FIG. 1 is a view showing an embodiment of a probe according to the present invention, in which (a) is a vertical sectional view, (b) is a horizontal sectional view, and FIG. 2 is a view showing an embodiment of a longitudinal flaw detection according to the present invention. FIG. 3 is a view showing an embodiment of lateral flaw detection according to the present invention, FIG. 4 is a view showing the operation of the present invention, FIG. 5 is a view showing a shear wave oblique flaw detection method, and FIG. FIG. 7 is a view showing a flaw detection method for a high alloy steel pipe, FIG. 7 is a view showing a creeping wave probe, (a) is a vertical sectional view, (b) is a horizontal sectional view, and FIG. FIG. 9 is a diagram showing a distance amplitude characteristic of the probe, FIG. 9 is a diagram showing a creeping wave flaw detection method by a water gap method, and FIG. 10 is a diagram showing a flaw detection waveform obtained by the flaw detection method of FIG. 1 ... steel pipe, 2 ... external scratch, 3 ... internal scratch, 4 ... shear wave bevel probe, 14 ... creeping wave probe, 15 ... probe holder, 16 ... couplant The water, 21 …… Transmitting oscillator,
22 …… Receiver vibrator, 23 …… Control eco vibrator,
31 ... Transmission pulse, 32,32a, 32b ... Defect echo, 33 ...
Flaw detection gate, 34 ... flaw detection gate start point, 35 ... transmission pulse start point, 36 ... bottom echo start point.

Claims (2)

(57) [Claims] In an oblique ultrasonic flaw detection method using a split-type oblique transducer, an ultrasonic pulse emitted from a vertical transducer provided in the same probe as the split-type oblique transducer is inspected.

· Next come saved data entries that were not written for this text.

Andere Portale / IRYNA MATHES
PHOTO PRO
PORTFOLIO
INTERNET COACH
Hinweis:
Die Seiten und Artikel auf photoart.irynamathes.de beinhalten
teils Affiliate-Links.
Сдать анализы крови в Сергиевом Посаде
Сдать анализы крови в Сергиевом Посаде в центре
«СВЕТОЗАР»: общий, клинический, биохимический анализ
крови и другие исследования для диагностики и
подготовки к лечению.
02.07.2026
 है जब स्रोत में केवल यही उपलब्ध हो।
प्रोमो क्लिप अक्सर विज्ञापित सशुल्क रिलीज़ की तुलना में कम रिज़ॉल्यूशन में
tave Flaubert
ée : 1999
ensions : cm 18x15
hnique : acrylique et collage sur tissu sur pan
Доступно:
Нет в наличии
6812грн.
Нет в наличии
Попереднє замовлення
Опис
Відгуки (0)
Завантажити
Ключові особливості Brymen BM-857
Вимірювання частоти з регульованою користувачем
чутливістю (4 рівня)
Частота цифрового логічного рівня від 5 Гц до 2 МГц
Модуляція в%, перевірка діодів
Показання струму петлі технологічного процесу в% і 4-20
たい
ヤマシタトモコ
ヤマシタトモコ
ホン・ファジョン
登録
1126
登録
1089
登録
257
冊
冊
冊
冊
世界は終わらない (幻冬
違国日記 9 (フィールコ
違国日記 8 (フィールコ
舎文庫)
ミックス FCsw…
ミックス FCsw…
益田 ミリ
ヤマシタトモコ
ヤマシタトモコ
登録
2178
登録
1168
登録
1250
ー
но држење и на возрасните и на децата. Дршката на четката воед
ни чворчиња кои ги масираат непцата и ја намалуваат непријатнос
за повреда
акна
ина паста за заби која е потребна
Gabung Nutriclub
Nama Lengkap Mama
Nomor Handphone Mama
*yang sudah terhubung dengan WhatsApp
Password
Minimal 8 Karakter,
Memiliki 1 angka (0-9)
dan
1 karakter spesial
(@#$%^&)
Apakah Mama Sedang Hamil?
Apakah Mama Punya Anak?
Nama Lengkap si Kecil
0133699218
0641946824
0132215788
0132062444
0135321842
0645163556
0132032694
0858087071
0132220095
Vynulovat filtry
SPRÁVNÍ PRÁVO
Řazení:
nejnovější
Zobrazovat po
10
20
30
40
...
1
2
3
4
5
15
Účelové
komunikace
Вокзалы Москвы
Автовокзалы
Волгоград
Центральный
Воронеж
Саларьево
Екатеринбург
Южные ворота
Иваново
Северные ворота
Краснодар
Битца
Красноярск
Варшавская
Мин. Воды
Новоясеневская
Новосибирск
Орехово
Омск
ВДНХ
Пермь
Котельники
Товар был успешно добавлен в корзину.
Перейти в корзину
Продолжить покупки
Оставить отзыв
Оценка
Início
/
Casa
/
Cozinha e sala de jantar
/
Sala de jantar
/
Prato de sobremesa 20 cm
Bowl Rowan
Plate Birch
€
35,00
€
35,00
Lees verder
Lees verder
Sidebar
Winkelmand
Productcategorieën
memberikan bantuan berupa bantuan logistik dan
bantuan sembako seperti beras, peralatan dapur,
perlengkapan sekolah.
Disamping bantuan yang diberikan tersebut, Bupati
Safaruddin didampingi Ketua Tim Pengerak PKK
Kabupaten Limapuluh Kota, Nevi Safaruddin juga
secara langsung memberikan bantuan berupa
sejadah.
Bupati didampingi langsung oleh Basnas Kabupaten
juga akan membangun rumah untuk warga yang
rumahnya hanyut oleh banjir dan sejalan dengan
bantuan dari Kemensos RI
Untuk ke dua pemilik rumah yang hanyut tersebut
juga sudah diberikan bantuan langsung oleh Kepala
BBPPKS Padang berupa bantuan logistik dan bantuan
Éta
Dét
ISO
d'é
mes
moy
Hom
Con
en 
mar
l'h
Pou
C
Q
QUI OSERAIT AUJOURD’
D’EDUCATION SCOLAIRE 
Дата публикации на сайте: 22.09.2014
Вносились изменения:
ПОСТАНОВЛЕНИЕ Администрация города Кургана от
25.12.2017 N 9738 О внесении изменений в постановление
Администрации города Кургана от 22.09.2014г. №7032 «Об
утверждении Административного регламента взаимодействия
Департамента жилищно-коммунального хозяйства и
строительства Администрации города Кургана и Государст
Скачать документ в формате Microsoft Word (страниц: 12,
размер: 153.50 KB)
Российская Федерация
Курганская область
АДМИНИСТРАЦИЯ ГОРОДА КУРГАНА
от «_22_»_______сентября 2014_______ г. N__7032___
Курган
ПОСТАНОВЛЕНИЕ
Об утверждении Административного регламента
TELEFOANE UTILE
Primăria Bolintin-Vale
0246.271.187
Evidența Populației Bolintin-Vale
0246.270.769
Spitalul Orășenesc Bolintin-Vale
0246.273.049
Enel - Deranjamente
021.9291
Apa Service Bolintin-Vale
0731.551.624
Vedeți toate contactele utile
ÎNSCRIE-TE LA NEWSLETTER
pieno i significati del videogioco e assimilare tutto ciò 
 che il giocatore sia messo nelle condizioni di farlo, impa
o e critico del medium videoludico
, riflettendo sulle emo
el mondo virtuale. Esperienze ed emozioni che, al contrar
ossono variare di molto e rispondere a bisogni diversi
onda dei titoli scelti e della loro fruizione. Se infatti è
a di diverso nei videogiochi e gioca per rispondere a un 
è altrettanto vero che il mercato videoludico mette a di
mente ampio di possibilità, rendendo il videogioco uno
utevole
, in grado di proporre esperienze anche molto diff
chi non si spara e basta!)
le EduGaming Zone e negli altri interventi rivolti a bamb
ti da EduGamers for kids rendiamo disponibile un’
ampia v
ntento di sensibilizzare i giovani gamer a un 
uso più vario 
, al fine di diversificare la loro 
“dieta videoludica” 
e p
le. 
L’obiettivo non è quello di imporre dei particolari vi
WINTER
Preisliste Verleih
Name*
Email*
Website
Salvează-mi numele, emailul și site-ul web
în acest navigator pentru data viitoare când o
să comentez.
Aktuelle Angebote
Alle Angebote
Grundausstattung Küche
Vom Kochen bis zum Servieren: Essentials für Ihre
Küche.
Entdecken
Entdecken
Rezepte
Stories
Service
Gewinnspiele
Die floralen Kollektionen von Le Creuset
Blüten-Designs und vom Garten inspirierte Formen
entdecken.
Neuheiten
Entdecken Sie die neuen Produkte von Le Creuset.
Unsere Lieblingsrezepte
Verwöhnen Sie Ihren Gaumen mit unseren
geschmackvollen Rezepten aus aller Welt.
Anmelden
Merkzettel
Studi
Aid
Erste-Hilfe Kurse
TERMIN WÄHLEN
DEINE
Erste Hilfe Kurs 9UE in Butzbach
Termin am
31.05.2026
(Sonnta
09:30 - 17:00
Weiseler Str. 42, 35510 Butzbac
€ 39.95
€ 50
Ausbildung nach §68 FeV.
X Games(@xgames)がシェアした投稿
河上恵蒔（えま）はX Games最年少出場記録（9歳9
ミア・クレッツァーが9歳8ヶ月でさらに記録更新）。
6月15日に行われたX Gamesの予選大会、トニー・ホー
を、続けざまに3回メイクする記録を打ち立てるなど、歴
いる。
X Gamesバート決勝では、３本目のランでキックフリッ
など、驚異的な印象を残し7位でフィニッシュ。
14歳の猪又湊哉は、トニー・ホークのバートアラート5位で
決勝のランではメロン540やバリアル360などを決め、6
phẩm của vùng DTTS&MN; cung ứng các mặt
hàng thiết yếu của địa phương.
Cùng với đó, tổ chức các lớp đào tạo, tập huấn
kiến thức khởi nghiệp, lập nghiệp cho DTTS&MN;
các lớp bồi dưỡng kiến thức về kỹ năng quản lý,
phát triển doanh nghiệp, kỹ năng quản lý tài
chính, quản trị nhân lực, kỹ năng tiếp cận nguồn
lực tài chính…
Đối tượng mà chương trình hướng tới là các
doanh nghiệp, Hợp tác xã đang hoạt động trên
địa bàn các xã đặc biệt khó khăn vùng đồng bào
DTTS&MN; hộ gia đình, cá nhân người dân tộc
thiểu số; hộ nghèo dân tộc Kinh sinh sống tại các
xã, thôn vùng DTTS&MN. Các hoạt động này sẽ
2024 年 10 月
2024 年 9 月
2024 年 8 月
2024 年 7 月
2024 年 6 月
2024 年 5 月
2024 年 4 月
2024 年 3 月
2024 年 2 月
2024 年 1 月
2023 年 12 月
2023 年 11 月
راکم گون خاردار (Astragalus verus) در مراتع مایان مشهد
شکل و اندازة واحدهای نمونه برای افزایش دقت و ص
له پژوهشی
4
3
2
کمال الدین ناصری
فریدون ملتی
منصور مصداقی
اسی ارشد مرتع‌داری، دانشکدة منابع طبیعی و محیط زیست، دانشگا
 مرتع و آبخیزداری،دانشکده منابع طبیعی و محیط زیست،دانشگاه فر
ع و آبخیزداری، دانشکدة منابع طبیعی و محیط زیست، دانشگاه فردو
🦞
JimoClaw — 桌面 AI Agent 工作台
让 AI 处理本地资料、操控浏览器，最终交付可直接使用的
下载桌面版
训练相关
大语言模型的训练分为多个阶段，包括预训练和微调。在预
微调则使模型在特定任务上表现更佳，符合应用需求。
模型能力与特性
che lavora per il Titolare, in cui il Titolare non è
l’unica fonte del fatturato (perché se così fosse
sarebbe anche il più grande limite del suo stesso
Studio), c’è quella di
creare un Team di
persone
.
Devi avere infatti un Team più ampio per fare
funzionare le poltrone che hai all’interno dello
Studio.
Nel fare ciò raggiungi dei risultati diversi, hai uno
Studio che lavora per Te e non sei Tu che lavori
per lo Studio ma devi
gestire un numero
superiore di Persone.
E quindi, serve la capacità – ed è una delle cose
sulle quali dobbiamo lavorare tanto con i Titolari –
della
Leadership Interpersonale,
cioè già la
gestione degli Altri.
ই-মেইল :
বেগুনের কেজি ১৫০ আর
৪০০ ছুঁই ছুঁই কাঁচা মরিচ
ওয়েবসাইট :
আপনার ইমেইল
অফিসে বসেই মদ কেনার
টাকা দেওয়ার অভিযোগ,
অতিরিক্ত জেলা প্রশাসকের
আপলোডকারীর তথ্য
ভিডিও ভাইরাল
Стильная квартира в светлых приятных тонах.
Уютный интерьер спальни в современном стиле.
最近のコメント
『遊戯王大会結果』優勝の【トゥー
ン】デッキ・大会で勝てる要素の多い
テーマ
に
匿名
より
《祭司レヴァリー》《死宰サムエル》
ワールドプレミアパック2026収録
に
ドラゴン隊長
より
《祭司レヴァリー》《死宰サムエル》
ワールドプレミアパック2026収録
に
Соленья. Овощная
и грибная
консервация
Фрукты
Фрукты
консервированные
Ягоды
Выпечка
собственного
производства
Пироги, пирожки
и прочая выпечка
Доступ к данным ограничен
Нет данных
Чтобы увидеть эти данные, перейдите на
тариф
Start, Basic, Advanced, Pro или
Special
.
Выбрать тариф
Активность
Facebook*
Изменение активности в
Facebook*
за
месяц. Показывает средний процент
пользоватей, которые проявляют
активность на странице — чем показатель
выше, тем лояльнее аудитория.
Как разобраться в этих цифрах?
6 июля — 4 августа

Detecting the reflected echo from the bottom surface of the material, and using the time of this reflected echo as a reference point, correcting the starting point of the flaw detection gate and the starting point of the distance amplitude correction gate by the divided type oblique oscillator in time series. Bevel ultrasonic testing. 2. The oblique ultrasonic flaw detection method according to claim 1, wherein the oblique ultrasonic flaw detection method uses a creeping wave.